Spanner Transactions

How transactions work on top of TrueTime#

TrueTime gives Spanner a globally ordered timestamp for every transaction. But ordering alone doesn't prevent conflicts — it just establishes who came first. The transaction layer on top handles correctness.

The conflict scenario#

Alice has $100. She simultaneously tries to send $100 to Bob and $50 to Charlie — two separate transactions initiated at nearly the same moment from two different data centers.

Without conflict detection, both transactions could read Alice's balance as $100, both could succeed, and Alice would end up with -$50. That's unacceptable.

How Spanner handles it#

Spanner uses optimistic concurrency control for read-write transactions.

Each transaction reads data, does its work, then at commit time checks: "has anything I read changed since I started?" If yes — conflict detected, one transaction rolls back. If no — safe to commit.

TrueTime establishes the order: whichever transaction gets the earlier commit timestamp wins.

Alice → Bob   $100  (commits first — timestamp 10:00:00.009)
→ Alice balance was $100, now $0. Committed.

Alice → Charlie $50  (commits second — timestamp 10:00:00.010)
→ Reads Alice balance: $0
→ $0 < $50 — constraint violation → rollback

Alice's money is safe. The ordering from TrueTime determined which transaction won. ACID holds.

Row-level locking#

Spanner locks at the row level. Two transactions touching different rows proceed in parallel with no interference. Two transactions touching the same row — one waits for the other.

Alice → Bob     (locks Alice's row + Bob's row)
Charlie → Dave  (locks Charlie's row + Dave's row)
→ No shared rows → no conflict → both commit in parallel ✓

Alice → Bob     (locks Alice's row)
Alice → Charlie (locks Alice's row)
→ Same row → one waits → one commits → other checks, detects conflict → rollback

Locking is at the row level, not the column level. Even if two transactions touch different columns of the same row, Spanner treats it as a conflict. This is conservative — occasionally causes unnecessary waiting — but it's simple and safe at global scale.
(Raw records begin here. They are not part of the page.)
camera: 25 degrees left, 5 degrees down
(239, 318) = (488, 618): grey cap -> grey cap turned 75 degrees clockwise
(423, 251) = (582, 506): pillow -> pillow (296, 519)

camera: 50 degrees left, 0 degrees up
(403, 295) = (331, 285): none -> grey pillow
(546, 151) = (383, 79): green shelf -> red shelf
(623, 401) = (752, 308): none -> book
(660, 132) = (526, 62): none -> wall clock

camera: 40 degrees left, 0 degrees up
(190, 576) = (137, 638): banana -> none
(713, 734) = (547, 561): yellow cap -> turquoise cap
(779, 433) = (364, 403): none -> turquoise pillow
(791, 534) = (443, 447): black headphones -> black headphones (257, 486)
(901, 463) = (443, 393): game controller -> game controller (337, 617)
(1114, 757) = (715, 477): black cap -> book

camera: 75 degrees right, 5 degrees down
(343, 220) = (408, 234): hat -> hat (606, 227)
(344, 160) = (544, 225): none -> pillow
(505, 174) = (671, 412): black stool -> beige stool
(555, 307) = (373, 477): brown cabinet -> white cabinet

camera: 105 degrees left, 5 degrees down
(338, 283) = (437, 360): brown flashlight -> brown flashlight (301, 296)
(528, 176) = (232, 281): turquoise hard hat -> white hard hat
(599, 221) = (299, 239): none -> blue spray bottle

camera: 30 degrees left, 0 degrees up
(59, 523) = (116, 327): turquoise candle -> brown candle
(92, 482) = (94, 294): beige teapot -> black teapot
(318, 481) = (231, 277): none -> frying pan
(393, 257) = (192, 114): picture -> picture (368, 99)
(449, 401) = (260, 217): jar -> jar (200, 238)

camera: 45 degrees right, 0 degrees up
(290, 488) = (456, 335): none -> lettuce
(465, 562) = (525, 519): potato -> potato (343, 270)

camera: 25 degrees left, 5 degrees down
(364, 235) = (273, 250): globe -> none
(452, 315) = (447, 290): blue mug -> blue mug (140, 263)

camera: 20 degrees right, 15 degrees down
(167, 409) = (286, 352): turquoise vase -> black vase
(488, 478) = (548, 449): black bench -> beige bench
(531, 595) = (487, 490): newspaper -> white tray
The full transaction flow#

1. Transaction starts → Spanner records a start timestamp (TrueTime)
2. Transaction reads rows → takes read locks
3. Transaction writes → buffers writes locally (not yet applied)
4. Commit time:
   → Spanner acquires write locks on affected rows
   → Calls TrueTime.now() → gets uncertainty window
   → Waits out the uncertainty window (commit-wait)
   → Applies buffered writes with the commit timestamp
   → Releases locks
5. Other transactions that were waiting now proceed
   → If they read a row that changed, they detect the conflict and rollback

What Spanner gives you#

✓ Full ACID transactions — across any number of rows, any number of data centers
✓ Serializable isolation — transactions appear to execute one at a time
✓ External consistency — global real-world ordering guaranteed
✓ Horizontal scale — add nodes, Spanner reshards automatically
✓ Global distribution — data replicated across regions, reads served locally

What Spanner costs you#

✗ Latency — commit-wait adds 1-7ms per transaction
✗ Cost — atomic clocks and GPS hardware in every data center is expensive
✗ Complexity — you're trusting Google's infrastructure completely
✗ Not open source — Spanner is Google Cloud only

For most systems, Postgres is simpler and cheaper. Spanner is for when you've genuinely outgrown everything else and consistency cannot be compromised.